◆ Parties de l'exercice
(1) Répondez aux questions suivantes à partir de l'extrait fourni :
(a) Quelle part des remboursements d'emprunts les loyers couvriraient-ils environ s'ils étaient tous perçus ?
(b) Dans quel fichier les victimes de l'affaire sont-elles toutes inscrites ?
(c) Quelles activités libérales exercées par des adhérents de l'ANVI-Asdevilm sont citées ?
(2) Donnez la suite de l'entretien sur l'usure des victimes de l'affaire, en commençant après sa dernière phrase.

◆ Extrait fourni
----------------------------------------

Quand vous parlez de « l’usure des victimes », pouvez-vous être plus concret ?

« Les banques nous ont attaqué en justice, individuellement, pour demander le remboursement de nos crédits. Au départ, les juges nous ont condamnés, constatant l’existence d’actes authentiques signés par des notaires et l’absence de remboursements. Aujourd’hui, les victimes de l’affaire sont toutes en situation de surendettement. Les loyers des biens dans lesquels nous avons investis sont partiellement payés, d’autres pas payés par les gestionnaires, d’autres saisis par les banques… Certains adhérents ne perçoivent aucun loyer. Si tous les loyers étaient perçus, ils couvriraient environ 40% des remboursements d’emprunts auxquels il convient d’ajouter les charges de copropriété, les taxes foncières et la TVA sur les loyers perçus. Nous sommes tous au Fichier national des incidents de remboursement des crédits aux particuliers (FICP). Nous ne pouvons donc plus emprunter. Or de nombreux adhérents de ANVI-Asdevilm exercent des activités libérales : médecins, dentistes, biologistes… Ils ne peuvent plus renouveler leur matériel et sont donc fortement handicapés dans leur profession. »

----------------------------------------

◆ Données fournies
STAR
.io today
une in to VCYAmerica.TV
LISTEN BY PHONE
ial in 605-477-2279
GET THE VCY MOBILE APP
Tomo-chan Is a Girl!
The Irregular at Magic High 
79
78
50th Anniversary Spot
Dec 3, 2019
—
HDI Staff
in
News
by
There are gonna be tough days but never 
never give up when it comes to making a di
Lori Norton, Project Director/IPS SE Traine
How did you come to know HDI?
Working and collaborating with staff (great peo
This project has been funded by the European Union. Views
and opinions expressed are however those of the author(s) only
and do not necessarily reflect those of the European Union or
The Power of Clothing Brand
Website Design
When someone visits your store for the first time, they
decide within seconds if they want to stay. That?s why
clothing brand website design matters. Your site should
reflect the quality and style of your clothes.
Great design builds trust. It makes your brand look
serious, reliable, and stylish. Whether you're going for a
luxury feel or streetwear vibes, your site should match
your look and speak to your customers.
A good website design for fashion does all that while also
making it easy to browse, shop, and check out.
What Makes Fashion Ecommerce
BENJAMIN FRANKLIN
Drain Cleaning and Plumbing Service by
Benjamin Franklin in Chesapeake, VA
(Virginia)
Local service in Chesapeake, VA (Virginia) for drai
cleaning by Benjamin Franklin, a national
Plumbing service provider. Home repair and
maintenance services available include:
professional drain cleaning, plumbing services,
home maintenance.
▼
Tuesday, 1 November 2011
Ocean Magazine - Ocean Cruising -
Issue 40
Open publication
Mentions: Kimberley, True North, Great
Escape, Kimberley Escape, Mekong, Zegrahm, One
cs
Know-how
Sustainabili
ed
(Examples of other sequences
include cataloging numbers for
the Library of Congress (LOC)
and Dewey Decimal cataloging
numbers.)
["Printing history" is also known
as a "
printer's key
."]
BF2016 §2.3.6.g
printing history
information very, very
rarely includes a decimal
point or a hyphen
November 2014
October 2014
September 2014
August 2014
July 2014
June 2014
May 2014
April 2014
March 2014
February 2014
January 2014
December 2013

----------------------------------------

◆ Réponses par consigne
(1)
(a) Environ 40 % des remboursements d'emprunts.
(b) Le Fichier national des incidents de remboursement des crédits aux particuliers (FICP).
(c) Médecins, dentistes, biologistes.

(2)
Quand et comment débloquer cette situation ?

« Nous sommes en attente de la fin de l’instruction afin que le dossier pénal puisse être utilisé par les avocats des victimes dans les procès au civil nous opposant aux banques. Chose qui n’est pas possible aujourd’hui à cause du secret d’instruction (2). Or l’utilisation du dossier pénal par les avocats pourrait réellement faire évoluer la situation car il est accablant pour les banques et les notaires. A Paris, une juge de la cour d’appel a demandé une communication de ce dossier. Après en avoir pris connaissance, elle a revu sa position, jusqu’ici défavorable à la victime. Ainsi, si nos avocats pouvaient utiliser le dossier pénal de l’affaire Apollonia, je pense que les jugements seraient inversés, et donc a minima que nos dettes seraient effacées. »

Selon vous, dans cette affaire, qui est responsable ?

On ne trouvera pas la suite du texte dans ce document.